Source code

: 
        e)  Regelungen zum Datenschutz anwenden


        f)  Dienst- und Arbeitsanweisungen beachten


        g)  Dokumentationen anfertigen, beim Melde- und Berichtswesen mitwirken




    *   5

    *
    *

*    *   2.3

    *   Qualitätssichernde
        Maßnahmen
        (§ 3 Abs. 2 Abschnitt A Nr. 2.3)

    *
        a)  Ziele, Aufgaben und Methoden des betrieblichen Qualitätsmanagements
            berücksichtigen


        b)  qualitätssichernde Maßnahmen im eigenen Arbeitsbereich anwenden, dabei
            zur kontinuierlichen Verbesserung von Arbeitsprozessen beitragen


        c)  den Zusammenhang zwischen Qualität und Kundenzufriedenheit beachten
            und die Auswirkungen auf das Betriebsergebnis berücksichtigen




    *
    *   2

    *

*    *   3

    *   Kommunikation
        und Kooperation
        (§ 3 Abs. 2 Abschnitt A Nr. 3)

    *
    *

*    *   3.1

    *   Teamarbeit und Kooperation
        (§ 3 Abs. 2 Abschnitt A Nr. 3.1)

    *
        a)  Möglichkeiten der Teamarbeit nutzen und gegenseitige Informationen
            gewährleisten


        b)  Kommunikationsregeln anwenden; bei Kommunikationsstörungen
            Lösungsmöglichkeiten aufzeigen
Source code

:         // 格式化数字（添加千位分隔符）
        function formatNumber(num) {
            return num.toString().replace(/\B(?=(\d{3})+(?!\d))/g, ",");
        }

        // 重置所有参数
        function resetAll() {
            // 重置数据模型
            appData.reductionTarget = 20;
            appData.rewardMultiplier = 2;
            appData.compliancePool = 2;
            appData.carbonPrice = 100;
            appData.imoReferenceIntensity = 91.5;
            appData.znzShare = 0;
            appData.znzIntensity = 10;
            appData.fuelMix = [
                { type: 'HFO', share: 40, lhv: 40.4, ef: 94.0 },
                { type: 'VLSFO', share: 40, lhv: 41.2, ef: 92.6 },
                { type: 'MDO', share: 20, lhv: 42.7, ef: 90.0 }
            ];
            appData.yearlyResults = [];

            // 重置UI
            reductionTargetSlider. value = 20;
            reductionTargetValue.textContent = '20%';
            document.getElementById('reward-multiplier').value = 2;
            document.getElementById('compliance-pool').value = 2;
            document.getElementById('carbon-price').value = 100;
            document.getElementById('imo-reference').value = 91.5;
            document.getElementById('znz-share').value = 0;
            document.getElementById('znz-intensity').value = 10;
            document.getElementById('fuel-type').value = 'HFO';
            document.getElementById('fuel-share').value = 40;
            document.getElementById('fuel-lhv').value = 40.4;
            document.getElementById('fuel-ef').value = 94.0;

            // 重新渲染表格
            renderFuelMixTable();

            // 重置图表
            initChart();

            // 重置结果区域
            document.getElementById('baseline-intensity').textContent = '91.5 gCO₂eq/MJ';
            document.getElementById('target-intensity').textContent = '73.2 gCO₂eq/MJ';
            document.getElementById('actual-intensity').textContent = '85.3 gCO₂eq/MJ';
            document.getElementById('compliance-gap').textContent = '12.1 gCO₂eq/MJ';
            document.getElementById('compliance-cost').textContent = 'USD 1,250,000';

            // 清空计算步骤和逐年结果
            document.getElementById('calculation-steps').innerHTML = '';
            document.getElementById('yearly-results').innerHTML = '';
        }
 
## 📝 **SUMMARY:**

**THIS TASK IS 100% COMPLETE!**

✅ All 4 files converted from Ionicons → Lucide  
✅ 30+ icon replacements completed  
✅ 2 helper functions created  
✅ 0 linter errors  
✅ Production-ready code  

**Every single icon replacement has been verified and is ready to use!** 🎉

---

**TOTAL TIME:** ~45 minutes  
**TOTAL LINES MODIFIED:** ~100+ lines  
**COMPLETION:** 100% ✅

*Work request*.
Extract the text from every one of the records above, reproducing each line without any change.

*Exercise result*.
Source code

: 
        e)  Regelungen zum Datenschutz anwenden


        f)  Dienst- und Arbeitsanweisungen beachten


        g)  Dokumentationen anfertigen, beim Melde- und Berichtswesen mitwirken




    *   5

    *
    *

*    *   2.3

    *   Qualitätssichernde
        Maßnahmen
        (§ 3 Abs. 2 Abschnitt A Nr. 2.3)

    *
        a)  Ziele, Aufgaben und Methoden des betrieblichen Qualitätsmanagements
            berücksichtigen


        b)  qualitätssichernde Maßnahmen im eigenen Arbeitsbereich anwenden, dabei
            zur kontinuierlichen Verbesserung von Arbeitsprozessen beitragen


        c)  den Zusammenhang zwischen Qualität und Kundenzufriedenheit beachten
            und die Auswirkungen auf das Betriebsergebnis berücksichtigen




    *
    *   2

    *

*    *   3

    *   Kommunikation
        und Kooperation
        (§ 3 Abs. 2 Abschnitt A Nr. 3)

    *
    *

*    *   3.1

    *   Teamarbeit und Kooperation
        (§ 3 Abs. 2 Abschnitt A Nr. 3.1)

    *
        a)  Möglichkeiten der Teamarbeit nutzen und gegenseitige Informationen
            gewährleisten


        b)  Kommunikationsregeln anwenden; bei Kommunikationsstörungen
            Lösungsmöglichkeiten aufzeigen
Source code

:         // 格式化数字（添加千位分隔符）
        function formatNumber(num) {
            return num.toString().replace(/\B(?=(\d{3})+(?!\d))/g, ",");
        }

        // 重置所有参数
        function resetAll() {
            // 重置数据模型
            appData.reductionTarget = 20;
            appData.rewardMultiplier = 2;
            appData.compliancePool = 2;
            appData.carbonPrice = 100;
            appData.imoReferenceIntensity = 91.5;
            appData.znzShare = 0;
            appData.znzIntensity = 10;
            appData.fuelMix = [
                { type: 'HFO', share: 40, lhv: 40.4, ef: 94.0 },
                { type: 'VLSFO', share: 40, lhv: 41.2, ef: 92.6 },
                { type: 'MDO', share: 20, lhv: 42.7, ef: 90.0 }
            ];
            appData.yearlyResults = [];

            // 重置UI
            reductionTargetSlider. value = 20;
            reductionTargetValue.textContent = '20%';
            document.getElementById('reward-multiplier').value = 2;
            document.getElementById('compliance-pool').value = 2;
            document.getElementById('carbon-price').value = 100;
            document.getElementById('imo-reference').value = 91.5;
            document.getElementById('znz-share').value = 0;
            document.getElementById('znz-intensity').value = 10;
            document.getElementById('fuel-type').value = 'HFO';
            document.getElementById('fuel-share').value = 40;
            document.getElementById('fuel-lhv').value = 40.4;
            document.getElementById('fuel-ef').value = 94.0;

            // 重新渲染表格
            renderFuelMixTable();

            // 重置图表
            initChart();

            // 重置结果区域
            document.getElementById('baseline-intensity').textContent = '91.5 gCO₂eq/MJ';
            document.getElementById('target-intensity').textContent = '73.2 gCO₂eq/MJ';
            document.getElementById('actual-intensity').textContent = '85.3 gCO₂eq/MJ';
            document.getElementById('compliance-gap').textContent = '12.1 gCO₂eq/MJ';
            document.getElementById('compliance-cost').textContent = 'USD 1,250,000';

            // 清空计算步骤和逐年结果
            document.getElementById('calculation-steps').innerHTML = '';
            document.getElementById('yearly-results').innerHTML = '';
        }
 
## 📝 **SUMMARY:**

**THIS TASK IS 100% COMPLETE!**

✅ All 4 files converted from Ionicons → Lucide  
✅ 30+ icon replacements completed  
✅ 2 helper functions created  
✅ 0 linter errors  
✅ Production-ready code  

**Every single icon replacement has been verified and is ready to use!** 🎉

---

**TOTAL TIME:** ~45 minutes  
**TOTAL LINES MODIFIED:** ~100+ lines  
**COMPLETION:** 100% ✅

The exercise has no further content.